Saved entries

• • • • •

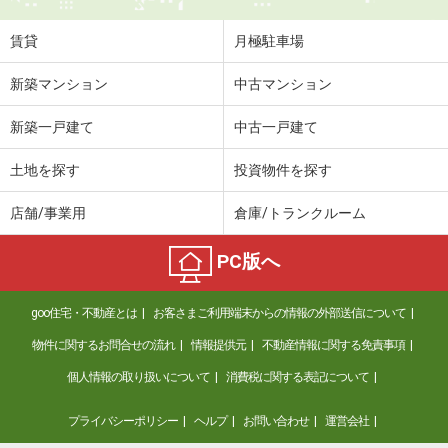
賃貸
月極駐車場
新築マンション
中古マンション
新築一戸建て
中古一戸建て
土地を探す
投資物件を探す
店舗/事業用
倉庫/トランクルーム
PC版へ
goo住宅・不動産とは
お客さまご利用端末からの情報の外部送信について
物件に関するお問合せの流れ
情報提供元
不動産情報に関する免責事項
個人情報の取り扱いについて
消費税に関する表記について
プライバシーポリシー
ヘルプ
お問い合わせ
運営会社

• • • • •

## What you will do
Only this range is to be output: the line that contains "goo住宅・不動産とは" through the last line of the records above, both inclusive.

## Finished task
goo住宅・不動産とは
お客さまご利用端末からの情報の外部送信について
物件に関するお問合せの流れ
情報提供元
不動産情報に関する免責事項
個人情報の取り扱いについて
消費税に関する表記について
プライバシーポリシー
ヘルプ
お問い合わせ
運営会社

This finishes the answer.